All of us carry a tiny bit of skin each year. Most of us are of European ancestry. While skin is necessary for normal functioning melanoma is the most commonly diagnosed cancer. If the cancer is not treated early enough and hard way its survival will be impacted. Protecting melanoma skin with HDAC3 inhibitors provides great potential to keep it from coming back goes a small group of scientists from Karolinska Institutet. The results are published in the journal Cell Reports.

DNA methylation refers to the changing of genes that are important for the development of the cell. One of the genes MT3B9 has been successfully targeted by a small molecule drug. However many little-known molecules in the patient genome are also methylated. In the case of melanomas a mutation occurred and these molecules now encode a new methyl group made by the mutant defective gene MT3B9.

Since the diagnosis of melanoma was around 1990 this new relationship between records of methylation and gene MT3B9 was not yet discovered. In order to explore this new relationship the researchers used mass spectrometry-based profiling in athymic lymphocyte cells and tumour biopsies to identify the mutated molecules. They first identified seven molecules that were methylated by the mutant MT3B9 and isolated these from cell culture experiments.

The researchers then tested the effects of MT3B9-methylated molecules in cancer cell lines. Then they analyzed candidate candidate molecules that showed good potential to be used as a potential therapy in clinical practice. They identified three MT3B9-methylated molecules. Next they tested the candidates in athymic lymphocyte cell differentiation assays. In this test they tried to determine which chemical compounds showed a better effect than MT3B9 in the culture mixture.

A combination of MT3B9-methylated MT3B9 and MT3B9 in athymic lymphocyte cell progenitor cells.

Our study shows that MT3B9-methylated MT3B9 was highly expressed in activated CD4 lymphocytes the cells that are nature-matched to patient-differentiated lymphocytes in the immune system to allow us to identify potential new targets for therapy.

Giordano Celli researcher at the Department of Structural Biology KTH SEC2012-2016 and first author of the study.

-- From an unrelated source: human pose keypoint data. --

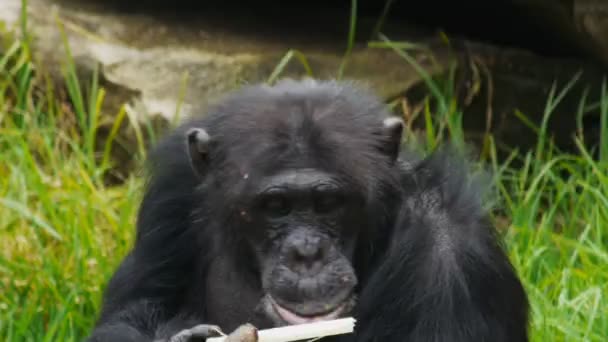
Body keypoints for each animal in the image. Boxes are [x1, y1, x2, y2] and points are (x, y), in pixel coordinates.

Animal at [85, 78, 528, 342]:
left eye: (329, 203)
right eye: (275, 206)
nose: (307, 252)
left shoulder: (451, 259)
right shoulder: (173, 190)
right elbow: (129, 313)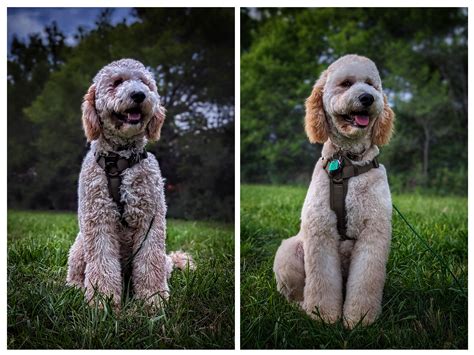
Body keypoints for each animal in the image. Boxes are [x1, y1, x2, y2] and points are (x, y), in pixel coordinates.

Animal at [65, 59, 193, 310]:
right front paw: (102, 302)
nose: (139, 95)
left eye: (144, 83)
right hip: (80, 245)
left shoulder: (150, 220)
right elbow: (102, 265)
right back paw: (75, 288)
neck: (119, 161)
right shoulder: (99, 219)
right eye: (116, 82)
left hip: (162, 259)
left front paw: (154, 300)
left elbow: (150, 264)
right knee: (75, 273)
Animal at [272, 54, 394, 330]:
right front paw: (323, 316)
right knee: (294, 294)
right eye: (346, 83)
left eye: (371, 84)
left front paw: (359, 319)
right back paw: (302, 306)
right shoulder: (320, 230)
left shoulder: (374, 234)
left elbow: (366, 280)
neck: (348, 161)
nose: (367, 98)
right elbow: (322, 281)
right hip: (288, 253)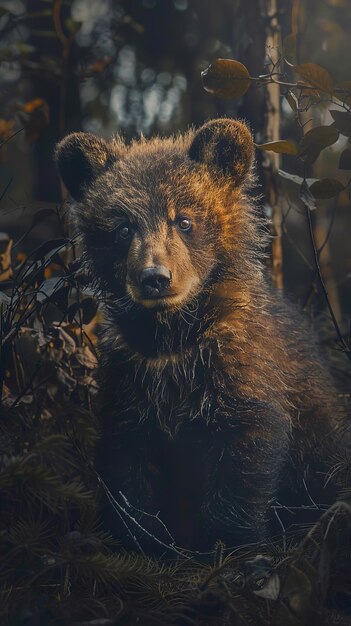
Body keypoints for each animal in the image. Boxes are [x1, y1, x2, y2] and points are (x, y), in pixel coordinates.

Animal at [55, 118, 346, 552]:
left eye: (184, 220)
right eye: (123, 228)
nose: (155, 278)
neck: (174, 338)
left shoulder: (241, 370)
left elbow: (246, 455)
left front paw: (229, 545)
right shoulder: (130, 378)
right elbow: (127, 466)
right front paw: (141, 540)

The scientists focused on the role played by MT3B9 in immune tolerance study because it had already been associated with various clinical phenotypes including chronic myeloid leukemia. The fact that the receptor also mutated to a degree that could be detected clinically in these patients reinforces the importance of information acquired from the clinical utilisation of this receptor says Mais Anason researcher at the Department of Structural Biology KTH SEC2012-2016 who also initiated the study. As MT3B9 is highly expressed in other microsomatic cancers we see that a mechanism also at work with acute myeloid leukemia.